Lijnden
Dutch edit
Alternative forms edit
- (Gelderland) Lienden (dialect form)
Etymology edit
- (Noord-Holland) Attested as Stoomgemaal-de-Lijnden in 1867. Named after a steam-powered pumphouse named in turn after engineer Frans Godert baron van Lynden van Hemmen. See Linden.
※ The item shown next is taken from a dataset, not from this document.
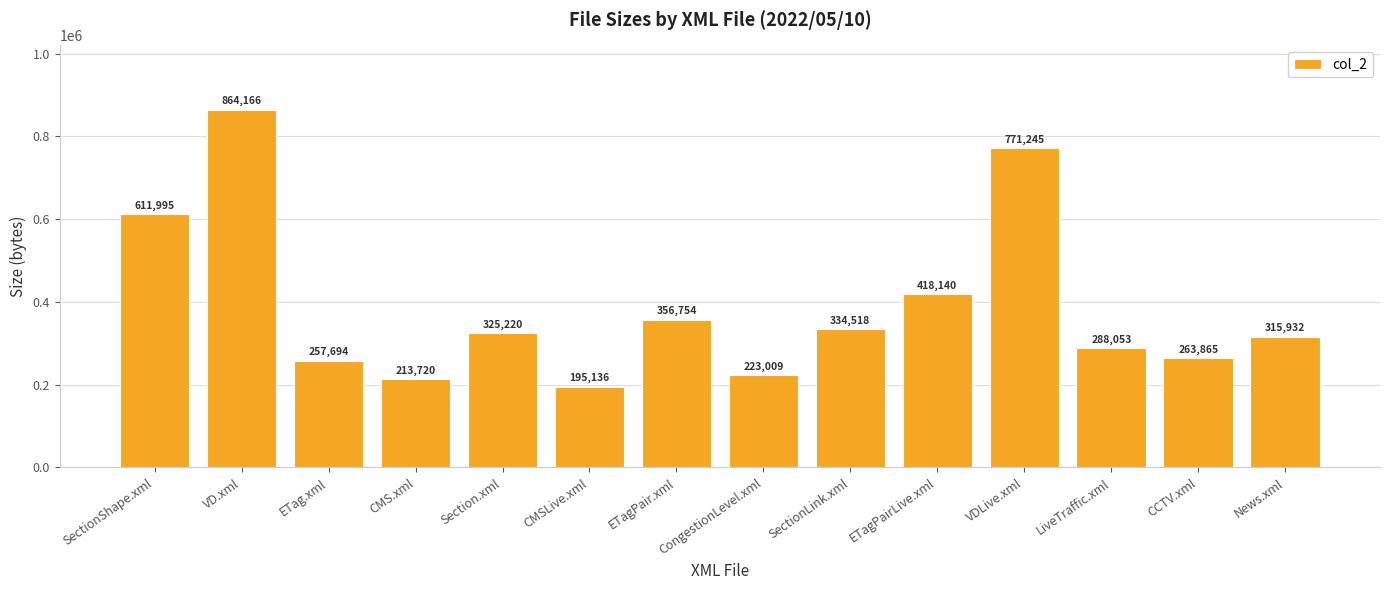

What is the change in value from LiveTraffic.xml to CCTV.xml?

-24188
- (Gelderland) First attested as de lino in the 11th century. Etymology uncertain. Potentially derived from Latin linum (“flax, Linum usitatissimum”), Proto-Germanic *līną (“flax, Linum usitatissimum”) or Middle Dutch lijn (“rope”). An alternative possibility is a derivation from Proto-Germanic *hlîn- (“Norway maple, Acer platanoides”) (see Old Norse hlynr). Finally, a reinterpretation of older forms of the name might have given rise to a derivation from Middle Dutch lijnde (“rope, rope used to demarcate property lines”) or dialectal liende (“linden, Tilia sp.”) (see linde).
Compare Lienden, Linden, Linne and Linschoten.
Pronunciation edit
Proper noun edit
Lijnden n
- A village in Haarlemmermeer, Noord-Holland, Netherlands.
- A hamlet in Overbetuwe, Gelderland, Netherlands.